Die nationale Regierung weist diese Position der Europäischen Kommission kategorisch zurück und fordert die Streichung unseres Landes von der Liste nicht kooperativer Staaten, da sie nicht auf einer objetiven Evaluierung basiert.

Eine Analyse unseres Steuersystems müsste die hochrangigen Vereinbarungen anerkennen, die unser Land in Bezug auf die internationale Kooperation gemacht hat, und berücksichtigen, dass Panama gültige Abkommen mit den folgenden Mitgliedsstaaten der Europäischen Union hat: Republik Tschechien, Spanien, Finnland, Frankreich, Irland, Luxemburg, Portugal, Niederlande, Vereinigtes Königreich und Schweden; außerdem hat Panama Steuerabkommen mit Ländern wie Österreich, Dänemark und Italien abgeschlossen, die allerdings noch nicht gültig sind; desweiteren wurde ein Abkommen mit Deutschland ausgehandelt, das kurz vor seiner Unterschrift steht, und auch in den Verhandlungen mit Belgien wurden große Fortschritte bei den Verhandlungen gemacht, um nur einige zu nennen.
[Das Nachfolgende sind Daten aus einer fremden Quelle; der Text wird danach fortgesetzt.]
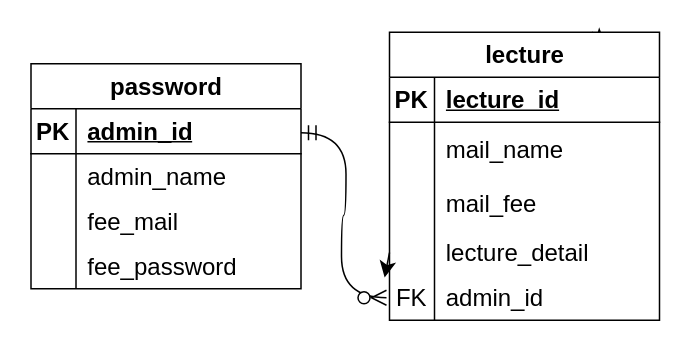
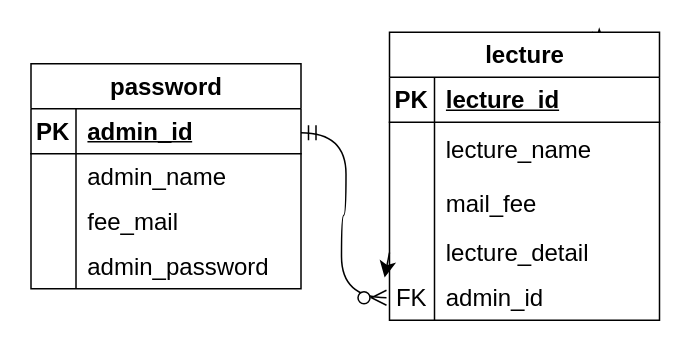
  <mxCell id="0" />
  <mxCell id="1" parent="0" />
  <mxCell id="2" value="password" style="shape=table;startSize=30;container=1;collapsible=1;childLayout=tableLayout;fixedRows=1;rowLines=0;fontStyle=1;align=center;resizeLast=1;html=1;fontSize=16;labelBackgroundColor=none;" vertex="1" parent="1"><mxGeometry x="20" y="42" width="180" height="150" as="geometry" /></mxCell>
  <mxCell id="3" value="" style="shape=tableRow;horizontal=0;startSize=0;swimlaneHead=0;swimlaneBody=0;fillColor=none;collapsible=0;dropTarget=0;points=[[0,0.5],[1,0.5]];portConstraint=eastwest;top=0;left=0;right=0;bottom=1;fontSize=16;labelBackgroundColor=none;" vertex="1" parent="2"><mxGeometry y="30" width="180" height="30" as="geometry" /></mxCell>
  <mxCell id="4" value="PK" style="shape=partialRectangle;connectable=0;fillColor=none;top=0;left=0;bottom=0;right=0;fontStyle=1;overflow=hidden;whiteSpace=wrap;html=1;fontSize=16;labelBackgroundColor=none;" vertex="1" parent="3"><mxGeometry width="30" height="30" as="geometry"><mxRectangle width="30" height="30" as="alternateBounds" /></mxGeometry></mxCell>
  <mxCell id="5" value="admin_id" style="shape=partialRectangle;connectable=0;fillColor=none;top=0;left=0;bottom=0;right=0;align=left;spacingLeft=6;fontStyle=5;overflow=hidden;whiteSpace=wrap;html=1;fontSize=16;labelBackgroundColor=none;" vertex="1" parent="3"><mxGeometry x="30" width="150" height="30" as="geometry"><mxRectangle width="150" height="30" as="alternateBounds" /></mxGeometry></mxCell>
  <mxCell id="6" value="" style="shape=tableRow;horizontal=0;startSize=0;swimlaneHead=0;swimlaneBody=0;fillColor=none;collapsible=0;dropTarget=0;points=[[0,0.5],[1,0.5]];portConstraint=eastwest;top=0;left=0;right=0;bottom=0;fontSize=16;labelBackgroundColor=none;" vertex="1" parent="2"><mxGeometry y="60" width="180" height="30" as="geometry" /></mxCell>
  <mxCell id="7" value="" style="shape=partialRectangle;connectable=0;fillColor=none;top=0;left=0;bottom=0;right=0;editable=1;overflow=hidden;whiteSpace=wrap;html=1;fontSize=16;labelBackgroundColor=none;" vertex="1" parent="6"><mxGeometry width="30" height="30" as="geometry"><mxRectangle width="30" height="30" as="alternateBounds" /></mxGeometry></mxCell>
  <mxCell id="8" value="admin_name" style="shape=partialRectangle;connectable=0;fillColor=none;top=0;left=0;bottom=0;right=0;align=left;spacingLeft=6;overflow=hidden;whiteSpace=wrap;html=1;fontSize=16;labelBackgroundColor=none;" vertex="1" parent="6"><mxGeometry x="30" width="150" height="30" as="geometry"><mxRectangle width="150" height="30" as="alternateBounds" /></mxGeometry></mxCell>
  <mxCell id="9" value="" style="shape=tableRow;horizontal=0;startSize=0;swimlaneHead=0;swimlaneBody=0;fillColor=none;collapsible=0;dropTarget=0;points=[[0,0.5],[1,0.5]];portConstraint=eastwest;top=0;left=0;right=0;bottom=0;fontSize=16;labelBackgroundColor=none;" vertex="1" parent="2"><mxGeometry y="90" width="180" height="30" as="geometry" /></mxCell>
  <mxCell id="10" value="" style="shape=partialRectangle;connectable=0;fillColor=none;top=0;left=0;bottom=0;right=0;editable=1;overflow=hidden;whiteSpace=wrap;html=1;fontSize=16;labelBackgroundColor=none;" vertex="1" parent="9"><mxGeometry width="30" height="30" as="geometry"><mxRectangle width="30" height="30" as="alternateBounds" /></mxGeometry></mxCell>
  <mxCell id="11" value="fee_mail" style="shape=partialRectangle;connectable=0;fillColor=none;top=0;left=0;bottom=0;right=0;align=left;spacingLeft=6;overflow=hidden;whiteSpace=wrap;html=1;fontSize=16;labelBackgroundColor=none;" vertex="1" parent="9"><mxGeometry x="30" width="150" height="30" as="geometry"><mxRectangle width="150" height="30" as="alternateBounds" /></mxGeometry></mxCell>
  <mxCell id="12" value="" style="shape=tableRow;horizontal=0;startSize=0;swimlaneHead=0;swimlaneBody=0;fillColor=none;collapsible=0;dropTarget=0;points=[[0,0.5],[1,0.5]];portConstraint=eastwest;top=0;left=0;right=0;bottom=0;fontSize=16;labelBackgroundColor=none;" vertex="1" parent="2"><mxGeometry y="120" width="180" height="30" as="geometry" /></mxCell>
  <mxCell id="13" value="" style="shape=partialRectangle;connectable=0;fillColor=none;top=0;left=0;bottom=0;right=0;editable=1;overflow=hidden;whiteSpace=wrap;html=1;fontSize=16;labelBackgroundColor=none;" vertex="1" parent="12"><mxGeometry width="30" height="30" as="geometry"><mxRectangle width="30" height="30" as="alternateBounds" /></mxGeometry></mxCell>
- <mxCell id="14" value="fee_password" style="shape=partialRectangle;connectable=0;fillColor=none;top=0;left=0;bottom=0;right=0;align=left;spacingLeft=6;overflow=hidden;whiteSpace=wrap;html=1;fontSize=16;labelBackgroundColor=none;" vertex="1" parent="12"><mxGeometry x="30" width="150" height="30" as="geometry"><mxRectangle width="150" height="30" as="alternateBounds" /></mxGeometry></mxCell>
+ <mxCell id="14" value="admin_password" style="shape=partialRectangle;connectable=0;fillColor=none;top=0;left=0;bottom=0;right=0;align=left;spacingLeft=6;overflow=hidden;whiteSpace=wrap;html=1;fontSize=16;labelBackgroundColor=none;" vertex="1" parent="12"><mxGeometry x="30" width="150" height="30" as="geometry"><mxRectangle width="150" height="30" as="alternateBounds" /></mxGeometry></mxCell>
  <mxCell id="15" style="edgeStyle=none;curved=1;rounded=0;orthogonalLoop=1;jettySize=auto;html=1;exitX=0.75;exitY=0;exitDx=0;exitDy=0;fontSize=12;startSize=8;endSize=8;" edge="1" parent="1" source="16"><mxGeometry relative="1" as="geometry"><mxPoint x="403.138" y="29.483" as="targetPoint" /></mxGeometry></mxCell>
  <mxCell id="16" value="lecture" style="shape=table;startSize=30;container=1;collapsible=1;childLayout=tableLayout;fixedRows=1;rowLines=0;fontStyle=1;align=center;resizeLast=1;html=1;fontSize=16;labelBackgroundColor=none;" vertex="1" parent="1"><mxGeometry x="259" y="20.93" width="180" height="192.147" as="geometry" /></mxCell>
  <mxCell id="17" value="" style="shape=tableRow;horizontal=0;startSize=0;swimlaneHead=0;swimlaneBody=0;fillColor=none;collapsible=0;dropTarget=0;points=[[0,0.5],[1,0.5]];portConstraint=eastwest;top=0;left=0;right=0;bottom=1;fontSize=16;labelBackgroundColor=none;" vertex="1" parent="16"><mxGeometry y="30" width="180" height="30" as="geometry" /></mxCell>
  <mxCell id="18" value="PK" style="shape=partialRectangle;connectable=0;fillColor=none;top=0;left=0;bottom=0;right=0;fontStyle=1;overflow=hidden;whiteSpace=wrap;html=1;fontSize=16;labelBackgroundColor=none;" vertex="1" parent="17"><mxGeometry width="30" height="30" as="geometry"><mxRectangle width="30" height="30" as="alternateBounds" /></mxGeometry></mxCell>
  <mxCell id="19" value="lecture_id" style="shape=partialRectangle;connectable=0;fillColor=none;top=0;left=0;bottom=0;right=0;align=left;spacingLeft=6;fontStyle=5;overflow=hidden;whiteSpace=wrap;html=1;fontSize=16;labelBackgroundColor=none;" vertex="1" parent="17"><mxGeometry x="30" width="150" height="30" as="geometry"><mxRectangle width="150" height="30" as="alternateBounds" /></mxGeometry></mxCell>
  <mxCell id="20" value="" style="shape=tableRow;horizontal=0;startSize=0;swimlaneHead=0;swimlaneBody=0;fillColor=none;collapsible=0;dropTarget=0;points=[[0,0.5],[1,0.5]];portConstraint=eastwest;top=0;left=0;right=0;bottom=0;fontSize=16;labelBackgroundColor=none;" vertex="1" parent="16"><mxGeometry y="60" width="180" height="36" as="geometry" /></mxCell>
  <mxCell id="21" value="" style="shape=partialRectangle;connectable=0;fillColor=none;top=0;left=0;bottom=0;right=0;editable=1;overflow=hidden;whiteSpace=wrap;html=1;fontSize=16;labelBackgroundColor=none;" vertex="1" parent="20"><mxGeometry width="30" height="36" as="geometry"><mxRectangle width="30" height="36" as="alternateBounds" /></mxGeometry></mxCell>
- <mxCell id="22" value="mail_name" style="shape=partialRectangle;connectable=0;fillColor=none;top=0;left=0;bottom=0;right=0;align=left;spacingLeft=6;overflow=hidden;whiteSpace=wrap;html=1;fontSize=16;labelBackgroundColor=none;" vertex="1" parent="20"><mxGeometry x="30" width="150" height="36" as="geometry"><mxRectangle width="150" height="36" as="alternateBounds" /></mxGeometry></mxCell>
+ <mxCell id="22" value="lecture_name" style="shape=partialRectangle;connectable=0;fillColor=none;top=0;left=0;bottom=0;right=0;align=left;spacingLeft=6;overflow=hidden;whiteSpace=wrap;html=1;fontSize=16;labelBackgroundColor=none;" vertex="1" parent="20"><mxGeometry x="30" width="150" height="36" as="geometry"><mxRectangle width="150" height="36" as="alternateBounds" /></mxGeometry></mxCell>
  <mxCell id="23" value="" style="shape=tableRow;horizontal=0;startSize=0;swimlaneHead=0;swimlaneBody=0;fillColor=none;collapsible=0;dropTarget=0;points=[[0,0.5],[1,0.5]];portConstraint=eastwest;top=0;left=0;right=0;bottom=0;fontSize=16;labelBackgroundColor=none;" vertex="1" parent="16"><mxGeometry y="96" width="180" height="36" as="geometry" /></mxCell>
  <mxCell id="24" value="" style="shape=partialRectangle;connectable=0;fillColor=none;top=0;left=0;bottom=0;right=0;editable=1;overflow=hidden;whiteSpace=wrap;html=1;fontSize=16;labelBackgroundColor=none;" vertex="1" parent="23"><mxGeometry width="30" height="36" as="geometry"><mxRectangle width="30" height="36" as="alternateBounds" /></mxGeometry></mxCell>
  <mxCell id="25" value="mail_fee" style="shape=partialRectangle;connectable=0;fillColor=none;top=0;left=0;bottom=0;right=0;align=left;spacingLeft=6;overflow=hidden;whiteSpace=wrap;html=1;fontSize=16;labelBackgroundColor=none;" vertex="1" parent="23"><mxGeometry x="30" width="150" height="36" as="geometry"><mxRectangle width="150" height="36" as="alternateBounds" /></mxGeometry></mxCell>
  <mxCell id="26" value="" style="shape=tableRow;horizontal=0;startSize=0;swimlaneHead=0;swimlaneBody=0;fillColor=none;collapsible=0;dropTarget=0;points=[[0,0.5],[1,0.5]];portConstraint=eastwest;top=0;left=0;right=0;bottom=0;fontSize=16;labelBackgroundColor=none;" vertex="1" parent="16"><mxGeometry y="132" width="180" height="30" as="geometry" /></mxCell>
  <mxCell id="27" value="" style="shape=partialRectangle;connectable=0;fillColor=none;top=0;left=0;bottom=0;right=0;editable=1;overflow=hidden;whiteSpace=wrap;html=1;fontSize=16;labelBackgroundColor=none;" vertex="1" parent="26"><mxGeometry width="30" height="30" as="geometry"><mxRectangle width="30" height="30" as="alternateBounds" /></mxGeometry></mxCell>
  <mxCell id="28" value="lecture_detail" style="shape=partialRectangle;connectable=0;fillColor=none;top=0;left=0;bottom=0;right=0;align=left;spacingLeft=6;overflow=hidden;whiteSpace=wrap;html=1;fontSize=16;labelBackgroundColor=none;" vertex="1" parent="26"><mxGeometry x="30" width="150" height="30" as="geometry"><mxRectangle width="150" height="30" as="alternateBounds" /></mxGeometry></mxCell>
  <mxCell id="29" style="shape=tableRow;horizontal=0;startSize=0;swimlaneHead=0;swimlaneBody=0;fillColor=none;collapsible=0;dropTarget=0;points=[[0,0.5],[1,0.5]];portConstraint=eastwest;top=0;left=0;right=0;bottom=0;fontSize=16;labelBackgroundColor=none;" vertex="1" parent="16"><mxGeometry y="162" width="180" height="30" as="geometry" /></mxCell>
  <mxCell id="30" value="FK" style="shape=partialRectangle;connectable=0;fillColor=none;top=0;left=0;bottom=0;right=0;editable=1;overflow=hidden;whiteSpace=wrap;html=1;fontSize=16;labelBackgroundColor=none;" vertex="1" parent="29"><mxGeometry width="30" height="30" as="geometry"><mxRectangle width="30" height="30" as="alternateBounds" /></mxGeometry></mxCell>
  <mxCell id="31" value="admin_id" style="shape=partialRectangle;connectable=0;fillColor=none;top=0;left=0;bottom=0;right=0;align=left;spacingLeft=6;overflow=hidden;whiteSpace=wrap;html=1;fontSize=16;labelBackgroundColor=none;" vertex="1" parent="29"><mxGeometry x="30" width="150" height="30" as="geometry"><mxRectangle width="150" height="30" as="alternateBounds" /></mxGeometry></mxCell>
  <mxCell id="32" style="edgeStyle=none;curved=1;rounded=0;orthogonalLoop=1;jettySize=auto;html=1;exitX=0;exitY=0.5;exitDx=0;exitDy=0;fontSize=12;startSize=8;endSize=8;entryX=-0.018;entryY=1.053;entryDx=0;entryDy=0;entryPerimeter=0;" edge="1" parent="16" source="26" target="26"><mxGeometry relative="1" as="geometry"><mxPoint y="147.07" as="targetPoint" /></mxGeometry></mxCell>
  <mxCell id="33" value="" style="edgeStyle=entityRelationEdgeStyle;fontSize=12;html=1;endArrow=ERzeroToMany;startArrow=ERmandOne;rounded=0;startSize=8;endSize=8;curved=1;" edge="1" parent="1"><mxGeometry width="100" height="100" relative="1" as="geometry"><mxPoint x="200" y="88" as="sourcePoint" /><mxPoint x="257" y="198" as="targetPoint" /></mxGeometry></mxCell>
Von daher ist die Erstellung und Publikation dieser Liste nicht vereinbar mit der Anwendung fundamentaler Prinzipien zu Beziehungen in der modernen Welt, und hat zum einzigen Ziel, dem Ansehen und Ruf der Länder zu schaden, gegenüber denjenigen Ländern, die einen höheren Grad an Offenheit und Kooperation in einer globalisierten Welt haben.

Wir rufen die Mitglieder der Europäischen Kommission dazu auf, ihre Position für das gegenseitige Wohl der Bürger und der Finanzsektoren in beiden Regionen zu überdenken.